◆ **What to work on**
Transcribe the text of every entry below line for line and word for word, leaving out the pictures.

Saved entries:
────
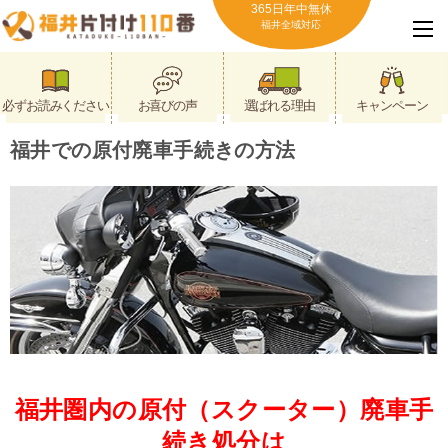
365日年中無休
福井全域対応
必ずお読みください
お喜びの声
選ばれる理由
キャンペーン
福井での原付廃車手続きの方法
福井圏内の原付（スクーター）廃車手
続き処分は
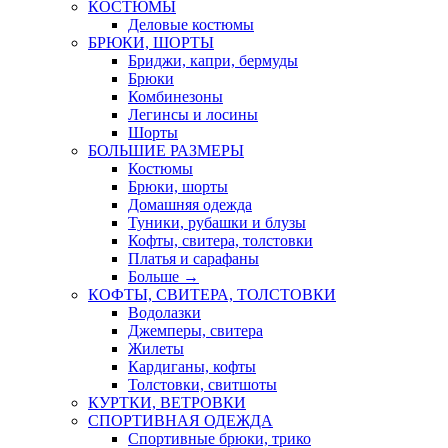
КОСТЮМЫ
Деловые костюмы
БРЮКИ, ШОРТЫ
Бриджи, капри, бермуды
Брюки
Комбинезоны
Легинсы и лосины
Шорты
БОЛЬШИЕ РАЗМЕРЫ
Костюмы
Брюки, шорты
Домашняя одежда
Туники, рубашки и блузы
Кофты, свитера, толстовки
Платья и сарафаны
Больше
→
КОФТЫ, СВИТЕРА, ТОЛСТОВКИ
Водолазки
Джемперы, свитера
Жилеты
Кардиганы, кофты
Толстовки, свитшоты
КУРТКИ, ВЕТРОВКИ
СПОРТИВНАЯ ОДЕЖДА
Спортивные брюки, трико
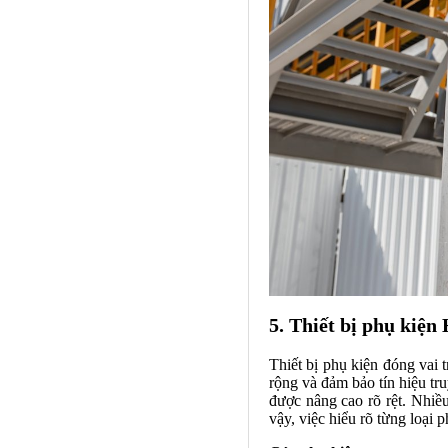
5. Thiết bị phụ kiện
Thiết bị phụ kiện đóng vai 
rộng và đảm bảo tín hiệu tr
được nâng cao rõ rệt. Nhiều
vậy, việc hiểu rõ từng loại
────
◆ **Solution for this exercise**
365日年中無休
福井全域対応
必ずお読みください
お喜びの声
選ばれる理由
キャンペーン
福井での原付廃車手続きの方法
福井圏内の原付（スクーター）廃車手
続き処分は
КОСТЮМЫ
Деловые костюмы
БРЮКИ, ШОРТЫ
Бриджи, капри, бермуды
Брюки
Комбинезоны
Легинсы и лосины
Шорты
БОЛЬШИЕ РАЗМЕРЫ
Костюмы
Брюки, шорты
Домашняя одежда
Туники, рубашки и блузы
Кофты, свитера, толстовки
Платья и сарафаны
Больше
→
КОФТЫ, СВИТЕРА, ТОЛСТОВКИ
Водолазки
Джемперы, свитера
Жилеты
Кардиганы, кофты
Толстовки, свитшоты
КУРТКИ, ВЕТРОВКИ
СПОРТИВНАЯ ОДЕЖДА
Спортивные брюки, трико
5. Thiết bị phụ kiện
Thiết bị phụ kiện đóng vai 
rộng và đảm bảo tín hiệu tr
được nâng cao rõ rệt. Nhiều
vậy, việc hiểu rõ từng loại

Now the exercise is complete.